To learn robotics and eventually program robot brains I’ve started building some ROS2 modules. I have several Raspberry Pi 3B’s so I bought some stepping motors and an Adafruit 16-channel PWM HAT and set about building some ROS2 packages.
Well, I soon discovered that, while ROS2 is a modernization of the original ROS (which grew organically over the last decade plus), it is not all done. There are many, many features, modules, and conventions that are not complete. So, I scaled my project back a little and started building some basic modules so I could learn the state of things.

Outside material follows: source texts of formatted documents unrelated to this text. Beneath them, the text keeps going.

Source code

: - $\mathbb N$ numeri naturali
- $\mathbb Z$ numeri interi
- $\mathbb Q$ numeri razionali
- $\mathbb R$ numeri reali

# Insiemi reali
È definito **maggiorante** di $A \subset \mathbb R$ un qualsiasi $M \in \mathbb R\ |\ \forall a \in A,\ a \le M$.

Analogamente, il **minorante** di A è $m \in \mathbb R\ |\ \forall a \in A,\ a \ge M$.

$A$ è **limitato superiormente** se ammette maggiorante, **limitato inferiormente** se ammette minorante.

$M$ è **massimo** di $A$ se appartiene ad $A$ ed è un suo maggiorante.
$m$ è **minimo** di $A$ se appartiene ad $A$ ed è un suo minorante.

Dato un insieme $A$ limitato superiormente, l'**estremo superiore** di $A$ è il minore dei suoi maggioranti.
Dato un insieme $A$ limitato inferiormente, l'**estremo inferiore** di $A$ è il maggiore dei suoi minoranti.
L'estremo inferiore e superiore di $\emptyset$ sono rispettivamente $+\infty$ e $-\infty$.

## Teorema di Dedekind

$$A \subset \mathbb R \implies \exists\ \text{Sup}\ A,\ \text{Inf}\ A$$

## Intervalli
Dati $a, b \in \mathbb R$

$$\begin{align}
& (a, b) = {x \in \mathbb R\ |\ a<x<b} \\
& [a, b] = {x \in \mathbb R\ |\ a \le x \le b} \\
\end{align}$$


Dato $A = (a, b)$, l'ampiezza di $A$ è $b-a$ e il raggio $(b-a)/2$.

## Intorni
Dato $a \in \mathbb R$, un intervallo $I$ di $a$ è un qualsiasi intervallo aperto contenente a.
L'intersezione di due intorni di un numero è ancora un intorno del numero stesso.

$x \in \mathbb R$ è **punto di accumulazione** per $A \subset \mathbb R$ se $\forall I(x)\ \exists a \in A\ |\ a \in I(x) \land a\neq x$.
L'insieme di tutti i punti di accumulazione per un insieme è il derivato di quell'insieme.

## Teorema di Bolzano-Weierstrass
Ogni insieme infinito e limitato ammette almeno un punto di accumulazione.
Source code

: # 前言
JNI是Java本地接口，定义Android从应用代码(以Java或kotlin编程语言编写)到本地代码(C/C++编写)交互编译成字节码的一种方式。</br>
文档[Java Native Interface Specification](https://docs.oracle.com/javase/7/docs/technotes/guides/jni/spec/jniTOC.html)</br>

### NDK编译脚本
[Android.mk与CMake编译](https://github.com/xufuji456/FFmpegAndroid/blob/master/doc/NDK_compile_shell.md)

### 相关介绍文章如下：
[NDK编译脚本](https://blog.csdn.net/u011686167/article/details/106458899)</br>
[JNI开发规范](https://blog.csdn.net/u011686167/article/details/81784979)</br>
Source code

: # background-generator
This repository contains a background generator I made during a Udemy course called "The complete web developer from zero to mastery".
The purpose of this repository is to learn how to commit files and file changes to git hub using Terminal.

First thing I published is a fork of Christian’s raspicam2_node which compiles and runs under the latest ROS2 build (bouncy). This lead me to needing a version of ROS2 on Raspbian. ROS2 is targeted at the latest versions of operating systems and tools. So ROS2 wants that latest version of Linux and also wants 64-bit hardware. But everything hasn’t caught up – the latest version of Raspbian is 32-bit and the previous LTS version of Ubuntu.
To build ROS2 on Raspbian, I created a script in ROS2OnPiTools that fetches and builds ROS2 on Raspbian. It takes several hours but it results in a directory that can be copied onto multiple Raspberry Pi’s.
Future blog posts will describe the details of this project but the first step is a ROS2 node to drive the Adafruit 16-channel PWM HAT. So the project ros2_adafruit_pwmhat_node is a simple, Python only node that subscribes to several topics and sets the PWM values on the HAT.
Now that I have stepping motors moving, I will work on capturing images and animating my little camera project. Future blog posts will describe this as it comes together.